Not trying to start an argument or anything, but if you are going to say stuff like that it would be helpful if you could give some directions to figure out what an appropriate training volume would be. I’m not new to this myself and I have a pretty good idea of what I need, and it’s pretty close to what you are advocating as well. But for some beginner/intermediate guys, they have no idea where to start.
So here is the question: for someone new to this, how would you decide that they have done enough work for today?
Sure! For the beginner, I personally believe they can get away with more volume and often need it. The muscle growth in beginners and even intermediates is the result of the neural adaption to learning the movements. Once that neural adaption has happened (more or less) then the rate of gains slow down.
I still think a beginner or intermediate is looking at something to the tune of 12-15 sets within a training session, mostly on the big lifts. For a beginner or intermediate it’s really about the volume within training the movements, and not muscle groups AS MUCH. The growth will take care of itself so long as they are learning the movements, and focusing on pure progressive overload.
And yes Nuckols was/is a big problem with this volume theory except that it doesn’t even hold up in the studies. I’m honestly not sure why so many of these guys are so emotionally attached to the volume for growth theory. And outside of Mike, none of them have any impressive degree of muscular development, but I guess anecdotal evidence doesn’t matter? Who knows. Nuckols hasn’t had a single idea of his own ever. I’m literally baffled that people follow him or think he’s an expert at anything. Still waiting on him to get lean since he wrote about that too. Can’t eye roll hard enough about that.

(Stored entries)
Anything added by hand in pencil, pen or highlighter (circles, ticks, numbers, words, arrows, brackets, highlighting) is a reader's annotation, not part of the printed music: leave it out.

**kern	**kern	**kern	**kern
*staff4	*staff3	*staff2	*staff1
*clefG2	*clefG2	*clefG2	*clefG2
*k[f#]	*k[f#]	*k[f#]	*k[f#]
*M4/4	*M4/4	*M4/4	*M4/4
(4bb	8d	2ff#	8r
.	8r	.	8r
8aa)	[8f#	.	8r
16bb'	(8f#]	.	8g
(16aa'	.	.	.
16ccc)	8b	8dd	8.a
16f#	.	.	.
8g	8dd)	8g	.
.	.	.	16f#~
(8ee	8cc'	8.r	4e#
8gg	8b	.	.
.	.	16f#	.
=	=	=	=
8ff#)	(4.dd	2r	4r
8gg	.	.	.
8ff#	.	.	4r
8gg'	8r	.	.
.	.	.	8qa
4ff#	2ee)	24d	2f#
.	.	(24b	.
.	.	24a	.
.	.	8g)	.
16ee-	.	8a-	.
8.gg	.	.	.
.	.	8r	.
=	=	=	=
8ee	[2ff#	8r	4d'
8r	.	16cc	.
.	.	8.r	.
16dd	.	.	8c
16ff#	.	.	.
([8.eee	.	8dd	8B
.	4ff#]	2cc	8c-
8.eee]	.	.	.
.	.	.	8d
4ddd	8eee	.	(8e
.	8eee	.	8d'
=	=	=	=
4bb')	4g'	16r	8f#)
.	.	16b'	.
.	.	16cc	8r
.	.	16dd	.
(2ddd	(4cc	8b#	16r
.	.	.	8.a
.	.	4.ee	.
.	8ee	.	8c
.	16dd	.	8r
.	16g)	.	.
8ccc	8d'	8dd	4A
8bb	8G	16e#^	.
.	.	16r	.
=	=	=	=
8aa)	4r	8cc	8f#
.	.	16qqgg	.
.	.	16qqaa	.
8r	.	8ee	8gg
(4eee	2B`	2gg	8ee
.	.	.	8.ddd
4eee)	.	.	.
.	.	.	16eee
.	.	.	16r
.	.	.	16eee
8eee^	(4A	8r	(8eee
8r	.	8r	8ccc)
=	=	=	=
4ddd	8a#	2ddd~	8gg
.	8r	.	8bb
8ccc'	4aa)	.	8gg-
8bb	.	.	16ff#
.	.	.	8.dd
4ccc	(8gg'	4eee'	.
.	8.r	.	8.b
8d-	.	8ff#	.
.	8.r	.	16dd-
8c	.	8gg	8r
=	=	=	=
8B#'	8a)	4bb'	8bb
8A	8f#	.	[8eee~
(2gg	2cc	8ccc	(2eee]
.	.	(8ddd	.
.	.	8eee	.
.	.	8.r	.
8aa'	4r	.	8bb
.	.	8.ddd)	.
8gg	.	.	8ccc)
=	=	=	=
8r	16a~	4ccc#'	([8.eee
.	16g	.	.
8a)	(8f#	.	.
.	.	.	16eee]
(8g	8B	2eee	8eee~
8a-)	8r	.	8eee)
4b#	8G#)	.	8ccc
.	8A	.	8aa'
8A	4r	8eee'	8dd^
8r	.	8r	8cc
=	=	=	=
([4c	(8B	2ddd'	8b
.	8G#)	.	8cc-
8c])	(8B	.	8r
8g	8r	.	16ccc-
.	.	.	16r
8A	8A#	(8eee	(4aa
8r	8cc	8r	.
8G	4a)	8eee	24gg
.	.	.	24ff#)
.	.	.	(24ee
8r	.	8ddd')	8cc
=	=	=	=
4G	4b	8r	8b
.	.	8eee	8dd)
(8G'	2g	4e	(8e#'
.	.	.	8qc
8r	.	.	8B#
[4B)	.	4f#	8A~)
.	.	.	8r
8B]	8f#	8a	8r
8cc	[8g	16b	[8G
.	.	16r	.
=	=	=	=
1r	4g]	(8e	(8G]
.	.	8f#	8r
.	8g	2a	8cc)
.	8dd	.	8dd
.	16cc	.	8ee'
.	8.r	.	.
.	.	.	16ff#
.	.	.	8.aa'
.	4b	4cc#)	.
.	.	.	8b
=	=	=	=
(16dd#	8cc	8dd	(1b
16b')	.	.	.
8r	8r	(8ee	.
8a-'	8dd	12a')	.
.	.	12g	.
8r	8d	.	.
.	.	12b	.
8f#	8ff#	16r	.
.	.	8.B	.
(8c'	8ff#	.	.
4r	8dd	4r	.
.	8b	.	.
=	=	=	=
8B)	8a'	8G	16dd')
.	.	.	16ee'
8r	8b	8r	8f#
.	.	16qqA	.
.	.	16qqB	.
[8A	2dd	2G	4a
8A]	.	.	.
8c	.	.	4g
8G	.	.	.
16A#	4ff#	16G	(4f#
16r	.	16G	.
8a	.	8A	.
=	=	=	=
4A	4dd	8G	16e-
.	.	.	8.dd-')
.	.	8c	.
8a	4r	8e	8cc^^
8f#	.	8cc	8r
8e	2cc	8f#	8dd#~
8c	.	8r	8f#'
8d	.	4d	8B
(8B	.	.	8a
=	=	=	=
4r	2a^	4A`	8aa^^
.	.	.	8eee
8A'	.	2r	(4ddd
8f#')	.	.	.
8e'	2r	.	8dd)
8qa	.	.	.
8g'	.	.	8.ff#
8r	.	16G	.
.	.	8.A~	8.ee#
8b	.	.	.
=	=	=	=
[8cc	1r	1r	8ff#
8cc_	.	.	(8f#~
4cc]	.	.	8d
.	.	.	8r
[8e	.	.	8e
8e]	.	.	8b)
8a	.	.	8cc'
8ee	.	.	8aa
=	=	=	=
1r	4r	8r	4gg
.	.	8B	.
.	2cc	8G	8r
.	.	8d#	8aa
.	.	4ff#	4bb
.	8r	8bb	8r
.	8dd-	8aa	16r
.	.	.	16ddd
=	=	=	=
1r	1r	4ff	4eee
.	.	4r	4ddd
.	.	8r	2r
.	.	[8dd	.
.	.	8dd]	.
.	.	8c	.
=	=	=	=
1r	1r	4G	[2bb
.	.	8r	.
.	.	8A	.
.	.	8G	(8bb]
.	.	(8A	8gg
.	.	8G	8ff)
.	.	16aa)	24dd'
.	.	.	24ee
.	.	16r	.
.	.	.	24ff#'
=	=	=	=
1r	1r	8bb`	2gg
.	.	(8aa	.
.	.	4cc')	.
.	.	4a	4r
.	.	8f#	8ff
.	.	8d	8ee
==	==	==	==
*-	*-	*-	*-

TASKS TO COMPLETE
1 – From the training volume discussion, return everything from "Sure! For the" down to "gains slow down.".
2 – In the training volume discussion, how many sets within a training session does the reply suggest for a beginner or intermediate?
3 – List each statement in the last paragraph of the training volume discussion that names Nuckols or refers to him as "him."

SOLUTIONS TO THE EXERCISE
1 –
Sure! For the beginner, I personally believe they can get away with more volume and often need it. The muscle growth in beginners and even intermediates is the result of the neural adaption to learning the movements. Once that neural adaption has happened (more or less) then the rate of gains slow down.

2 – Something to the tune of 12-15 sets, mostly on the big lifts.

3 –
- Nuckols was/is a big problem with this volume theory, except that it doesn't even hold up in the studies.
- Nuckols hasn't had a single idea of his own ever.
- The writer is literally baffled that people follow him or think he's an expert at anything.
- The writer is still waiting on him to get lean, since he wrote about that too.